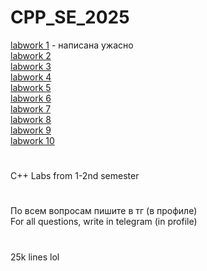# CPP_SE_2025

[labwork 1](labwork1-sandrocaster16/) - написана ужасно<br>
[labwork 2](labwork2-sandrocaster16/)<br>
[labwork 3](labwork3-sandrocaster16/)<br>
[labwork 4](labwork4-sandrocaster16/)<br>
[labwork 5](labwork5-sandrocaster16/)<br>
[labwork 6](labwork6-sandrocaster16/)<br>
[labwork 7](labwork7-sandrocaster16/)<br>
[labwork 8](labwork8-sandrocaster16/)<br>
[labwork 9](labwork9-sandrocaster16/)<br>
[labwork 10](https://github.com/sandrocaster16/MyScript)<br>

#

C++ Labs from 1-2nd semester

#

По всем вопросам пишите в тг (в профиле)<br>
For all questions, write in telegram (in profile)

#

25k lines lol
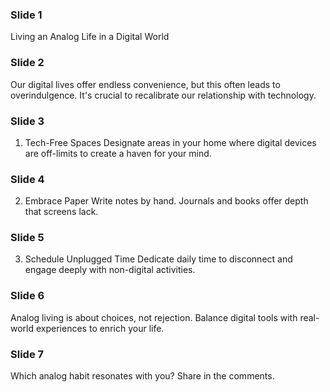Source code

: ### Slide 1

Living an Analog Life in a Digital World

### Slide 2

Our digital lives offer endless convenience, but this often leads to overindulgence. It's crucial to recalibrate our relationship with technology.

### Slide 3

1. Tech-Free Spaces
Designate areas in your home where digital devices are off-limits to create a haven for your mind.

### Slide 4

2. Embrace Paper
Write notes by hand. Journals and books offer depth that screens lack.

### Slide 5

3. Schedule Unplugged Time
Dedicate daily time to disconnect and engage deeply with non-digital activities.

### Slide 6

Analog living is about choices, not rejection. Balance digital tools with real-world experiences to enrich your life.

### Slide 7

Which analog habit resonates with you? Share in the comments.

Problem statement — Skip the pictures, then return the rest of the data exactly.

Answer space —
# CPP_SE_2025

[labwork 1](labwork1-sandrocaster16/) - написана ужасно<br>
[labwork 2](labwork2-sandrocaster16/)<br>
[labwork 3](labwork3-sandrocaster16/)<br>
[labwork 4](labwork4-sandrocaster16/)<br>
[labwork 5](labwork5-sandrocaster16/)<br>
[labwork 6](labwork6-sandrocaster16/)<br>
[labwork 7](labwork7-sandrocaster16/)<br>
[labwork 8](labwork8-sandrocaster16/)<br>
[labwork 9](labwork9-sandrocaster16/)<br>
[labwork 10](https://github.com/sandrocaster16/MyScript)<br>

#

C++ Labs from 1-2nd semester

#

По всем вопросам пишите в тг (в профиле)<br>
For all questions, write in telegram (in profile)

#

25k lines lol
Source code

: ### Slide 1

Living an Analog Life in a Digital World

### Slide 2

Our digital lives offer endless convenience, but this often leads to overindulgence. It's crucial to recalibrate our relationship with technology.

### Slide 3

1. Tech-Free Spaces
Designate areas in your home where digital devices are off-limits to create a haven for your mind.

### Slide 4

2. Embrace Paper
Write notes by hand. Journals and books offer depth that screens lack.

### Slide 5

3. Schedule Unplugged Time
Dedicate daily time to disconnect and engage deeply with non-digital activities.

### Slide 6

Analog living is about choices, not rejection. Balance digital tools with real-world experiences to enrich your life.

### Slide 7

Which analog habit resonates with you? Share in the comments.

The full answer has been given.